Fux considerou desproporcional a pena proposta por Moraes, que votou por condená-la a 14 anos de prisão em regime fechado. Contudo, prevaleceu o voto de Moraes.
A divergência de Fux levou Moraes a apresentar adendo ao voto no plenário virtual da Primeira Turma, em que rebateu Fux. Moraes sustentou que a situação da cabeleireira “não apresenta diferenças significativas” em relação aos 470 réus já condenados pelo STF por participação nos atos golpistas.
NÃO FOI SÓ PELA PICHAÇÃO
Um dos equívocos mais comuns nas críticas ao julgamento é ignorar o conjunto de crimes imputados à ré.
Débora não foi processada, virou ré e condenada “por pichar estátua”, como querem fazer crer a propaganda bolsonarista. Se fosse apenas por isso, a pena seria simbólica: o crime de deterioração de patrimônio tombado tem pena máxima de 3 anos, e permitiria inclusive sanção alternativa à prisão.

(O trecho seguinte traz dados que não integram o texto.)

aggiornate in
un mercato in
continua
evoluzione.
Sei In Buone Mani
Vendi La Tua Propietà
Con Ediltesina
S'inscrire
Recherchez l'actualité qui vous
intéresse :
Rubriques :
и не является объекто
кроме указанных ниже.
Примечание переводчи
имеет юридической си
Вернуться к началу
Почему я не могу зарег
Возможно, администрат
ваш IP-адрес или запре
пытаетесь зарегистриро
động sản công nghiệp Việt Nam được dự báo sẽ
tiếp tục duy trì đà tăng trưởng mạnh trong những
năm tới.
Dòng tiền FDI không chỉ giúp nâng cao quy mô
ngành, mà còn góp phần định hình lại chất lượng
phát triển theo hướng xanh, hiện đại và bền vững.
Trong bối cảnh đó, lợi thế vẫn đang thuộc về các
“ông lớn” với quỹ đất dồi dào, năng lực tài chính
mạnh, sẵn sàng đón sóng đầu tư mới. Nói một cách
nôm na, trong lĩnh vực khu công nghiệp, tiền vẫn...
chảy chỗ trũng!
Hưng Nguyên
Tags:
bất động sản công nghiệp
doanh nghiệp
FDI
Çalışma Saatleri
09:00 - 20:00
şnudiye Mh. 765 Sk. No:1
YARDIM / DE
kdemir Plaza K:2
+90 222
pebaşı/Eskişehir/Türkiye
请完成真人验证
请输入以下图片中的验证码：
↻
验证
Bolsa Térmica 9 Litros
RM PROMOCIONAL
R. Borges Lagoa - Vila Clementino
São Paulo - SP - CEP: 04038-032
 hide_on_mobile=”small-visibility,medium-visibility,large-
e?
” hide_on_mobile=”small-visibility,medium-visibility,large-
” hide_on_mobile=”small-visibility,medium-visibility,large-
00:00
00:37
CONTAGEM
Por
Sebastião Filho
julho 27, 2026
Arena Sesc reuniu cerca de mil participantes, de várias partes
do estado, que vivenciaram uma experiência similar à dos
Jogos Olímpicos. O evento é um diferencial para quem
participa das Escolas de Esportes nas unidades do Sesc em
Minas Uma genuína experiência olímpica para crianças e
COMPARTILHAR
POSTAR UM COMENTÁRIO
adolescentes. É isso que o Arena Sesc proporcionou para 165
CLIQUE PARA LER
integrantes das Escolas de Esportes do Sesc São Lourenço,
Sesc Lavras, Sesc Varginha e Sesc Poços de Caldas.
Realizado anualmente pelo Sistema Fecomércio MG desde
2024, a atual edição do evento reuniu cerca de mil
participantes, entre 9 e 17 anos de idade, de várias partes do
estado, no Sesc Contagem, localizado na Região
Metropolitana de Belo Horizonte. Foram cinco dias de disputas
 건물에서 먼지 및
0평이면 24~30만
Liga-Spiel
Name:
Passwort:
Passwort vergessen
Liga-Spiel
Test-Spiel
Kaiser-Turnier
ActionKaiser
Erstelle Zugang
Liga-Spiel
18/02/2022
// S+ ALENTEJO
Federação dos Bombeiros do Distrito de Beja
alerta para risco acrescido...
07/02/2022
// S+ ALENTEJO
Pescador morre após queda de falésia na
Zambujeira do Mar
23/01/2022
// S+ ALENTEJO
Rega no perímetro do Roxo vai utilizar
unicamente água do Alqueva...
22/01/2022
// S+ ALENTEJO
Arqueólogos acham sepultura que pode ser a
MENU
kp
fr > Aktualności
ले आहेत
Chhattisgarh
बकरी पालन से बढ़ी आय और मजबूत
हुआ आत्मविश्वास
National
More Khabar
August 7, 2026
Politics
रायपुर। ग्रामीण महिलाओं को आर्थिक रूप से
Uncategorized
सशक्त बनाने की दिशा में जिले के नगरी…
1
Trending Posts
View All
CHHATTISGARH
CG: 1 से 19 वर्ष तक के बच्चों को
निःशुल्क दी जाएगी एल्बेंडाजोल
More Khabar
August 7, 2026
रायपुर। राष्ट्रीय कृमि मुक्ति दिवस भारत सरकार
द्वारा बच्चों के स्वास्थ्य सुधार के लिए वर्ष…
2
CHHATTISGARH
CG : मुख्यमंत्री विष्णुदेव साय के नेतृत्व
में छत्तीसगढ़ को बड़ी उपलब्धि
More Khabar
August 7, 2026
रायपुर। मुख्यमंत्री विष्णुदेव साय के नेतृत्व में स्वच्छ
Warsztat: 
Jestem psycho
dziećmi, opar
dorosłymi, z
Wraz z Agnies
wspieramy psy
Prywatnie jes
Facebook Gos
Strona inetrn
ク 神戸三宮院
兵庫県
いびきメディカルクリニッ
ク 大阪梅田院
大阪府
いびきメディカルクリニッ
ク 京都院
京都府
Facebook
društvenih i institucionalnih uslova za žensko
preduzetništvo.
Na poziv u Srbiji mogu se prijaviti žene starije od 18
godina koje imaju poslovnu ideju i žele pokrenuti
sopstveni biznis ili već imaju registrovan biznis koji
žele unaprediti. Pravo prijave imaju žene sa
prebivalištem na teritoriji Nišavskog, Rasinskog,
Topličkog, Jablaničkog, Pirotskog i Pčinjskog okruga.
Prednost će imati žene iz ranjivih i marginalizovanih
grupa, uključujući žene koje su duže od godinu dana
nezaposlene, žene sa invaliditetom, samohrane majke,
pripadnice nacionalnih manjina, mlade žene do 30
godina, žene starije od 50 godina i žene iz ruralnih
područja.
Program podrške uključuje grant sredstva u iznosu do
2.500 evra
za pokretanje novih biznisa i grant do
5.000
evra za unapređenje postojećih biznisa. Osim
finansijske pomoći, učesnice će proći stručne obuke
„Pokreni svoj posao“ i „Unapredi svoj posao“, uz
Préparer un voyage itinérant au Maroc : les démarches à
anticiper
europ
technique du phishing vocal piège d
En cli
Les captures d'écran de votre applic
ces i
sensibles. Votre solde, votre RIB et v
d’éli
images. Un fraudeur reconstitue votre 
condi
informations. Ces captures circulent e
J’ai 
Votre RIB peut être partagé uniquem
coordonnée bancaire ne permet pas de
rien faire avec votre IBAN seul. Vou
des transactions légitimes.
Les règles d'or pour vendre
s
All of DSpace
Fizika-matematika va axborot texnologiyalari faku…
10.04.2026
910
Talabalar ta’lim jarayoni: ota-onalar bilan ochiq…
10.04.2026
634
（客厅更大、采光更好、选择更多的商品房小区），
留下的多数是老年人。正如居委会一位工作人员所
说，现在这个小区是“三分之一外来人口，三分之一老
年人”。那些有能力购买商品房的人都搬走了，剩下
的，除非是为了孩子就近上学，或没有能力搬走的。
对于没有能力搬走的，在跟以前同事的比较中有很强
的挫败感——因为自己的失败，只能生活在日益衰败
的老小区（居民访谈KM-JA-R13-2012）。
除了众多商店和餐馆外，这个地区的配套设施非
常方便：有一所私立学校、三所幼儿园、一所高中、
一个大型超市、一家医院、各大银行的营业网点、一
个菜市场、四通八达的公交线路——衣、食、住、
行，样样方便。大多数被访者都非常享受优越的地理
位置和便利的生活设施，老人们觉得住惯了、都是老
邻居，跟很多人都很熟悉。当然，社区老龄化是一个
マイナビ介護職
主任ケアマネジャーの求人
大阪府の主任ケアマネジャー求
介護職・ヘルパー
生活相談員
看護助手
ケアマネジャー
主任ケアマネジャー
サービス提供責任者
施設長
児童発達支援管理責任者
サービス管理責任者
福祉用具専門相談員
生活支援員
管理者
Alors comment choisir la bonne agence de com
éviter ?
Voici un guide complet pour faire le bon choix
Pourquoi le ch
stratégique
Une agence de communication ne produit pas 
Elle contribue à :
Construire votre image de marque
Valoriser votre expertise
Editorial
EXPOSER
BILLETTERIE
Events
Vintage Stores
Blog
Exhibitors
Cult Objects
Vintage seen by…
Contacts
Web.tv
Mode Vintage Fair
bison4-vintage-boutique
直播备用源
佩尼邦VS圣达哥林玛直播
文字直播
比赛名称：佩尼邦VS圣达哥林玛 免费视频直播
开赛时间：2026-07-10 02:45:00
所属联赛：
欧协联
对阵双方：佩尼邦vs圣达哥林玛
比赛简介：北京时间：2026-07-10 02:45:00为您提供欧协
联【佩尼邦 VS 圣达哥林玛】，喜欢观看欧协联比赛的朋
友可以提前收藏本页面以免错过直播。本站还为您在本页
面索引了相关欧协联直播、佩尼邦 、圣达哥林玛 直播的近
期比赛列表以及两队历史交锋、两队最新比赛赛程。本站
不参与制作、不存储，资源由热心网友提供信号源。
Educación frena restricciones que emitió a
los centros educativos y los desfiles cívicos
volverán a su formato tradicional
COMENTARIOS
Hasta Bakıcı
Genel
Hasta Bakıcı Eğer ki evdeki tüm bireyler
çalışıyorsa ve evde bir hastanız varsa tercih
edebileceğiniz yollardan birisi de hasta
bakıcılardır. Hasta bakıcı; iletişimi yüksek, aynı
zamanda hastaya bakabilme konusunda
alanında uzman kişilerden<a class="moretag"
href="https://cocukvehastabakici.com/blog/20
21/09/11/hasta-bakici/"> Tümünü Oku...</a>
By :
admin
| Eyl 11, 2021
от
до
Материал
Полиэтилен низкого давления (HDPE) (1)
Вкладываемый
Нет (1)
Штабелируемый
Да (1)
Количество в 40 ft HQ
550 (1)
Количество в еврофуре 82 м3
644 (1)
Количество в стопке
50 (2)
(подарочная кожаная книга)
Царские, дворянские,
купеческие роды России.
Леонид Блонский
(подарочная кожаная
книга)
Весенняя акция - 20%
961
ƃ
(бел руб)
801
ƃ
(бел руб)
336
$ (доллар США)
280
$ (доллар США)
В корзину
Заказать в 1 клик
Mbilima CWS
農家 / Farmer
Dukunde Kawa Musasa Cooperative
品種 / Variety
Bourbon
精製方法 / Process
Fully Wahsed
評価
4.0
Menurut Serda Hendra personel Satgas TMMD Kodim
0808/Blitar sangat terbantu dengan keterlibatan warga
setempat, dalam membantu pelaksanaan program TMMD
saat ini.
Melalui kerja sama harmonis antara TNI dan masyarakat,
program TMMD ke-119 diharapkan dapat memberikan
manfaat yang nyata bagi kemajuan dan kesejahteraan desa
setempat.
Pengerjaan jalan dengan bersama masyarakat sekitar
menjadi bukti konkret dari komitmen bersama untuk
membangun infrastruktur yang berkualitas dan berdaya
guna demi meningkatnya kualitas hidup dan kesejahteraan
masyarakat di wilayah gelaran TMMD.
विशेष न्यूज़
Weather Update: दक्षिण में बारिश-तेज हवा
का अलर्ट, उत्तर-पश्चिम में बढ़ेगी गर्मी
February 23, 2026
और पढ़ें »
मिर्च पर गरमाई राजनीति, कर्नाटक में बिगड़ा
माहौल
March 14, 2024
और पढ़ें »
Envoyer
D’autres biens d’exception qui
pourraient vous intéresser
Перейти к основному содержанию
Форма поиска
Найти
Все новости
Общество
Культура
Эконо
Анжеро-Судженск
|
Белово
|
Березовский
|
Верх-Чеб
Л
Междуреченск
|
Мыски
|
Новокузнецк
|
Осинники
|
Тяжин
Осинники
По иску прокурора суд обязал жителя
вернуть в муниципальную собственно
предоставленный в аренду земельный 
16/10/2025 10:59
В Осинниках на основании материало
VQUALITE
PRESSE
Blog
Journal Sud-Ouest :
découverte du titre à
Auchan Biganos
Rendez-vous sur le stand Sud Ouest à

Na realidade, ela respondeu e foi condenada por 5 crimes:
· Abolição violenta do Estado Democrático de Direito – art. 359-L do CP;
· Tentativa de golpe de Estado – art. 359-M;
· Dano qualificado com violência – art. 163, parágrafo único, I, III e IV;
· Associação criminosa armada – art. 288, parágrafo único; e
· Deterioração de patrimônio tombado – art. 62, I da Lei 9.605/98.
A pena sugerida e acatada — 14 anos — decorre do concurso material entre estes delitos acima citados, todos descritos como resultantes de “obra comum”.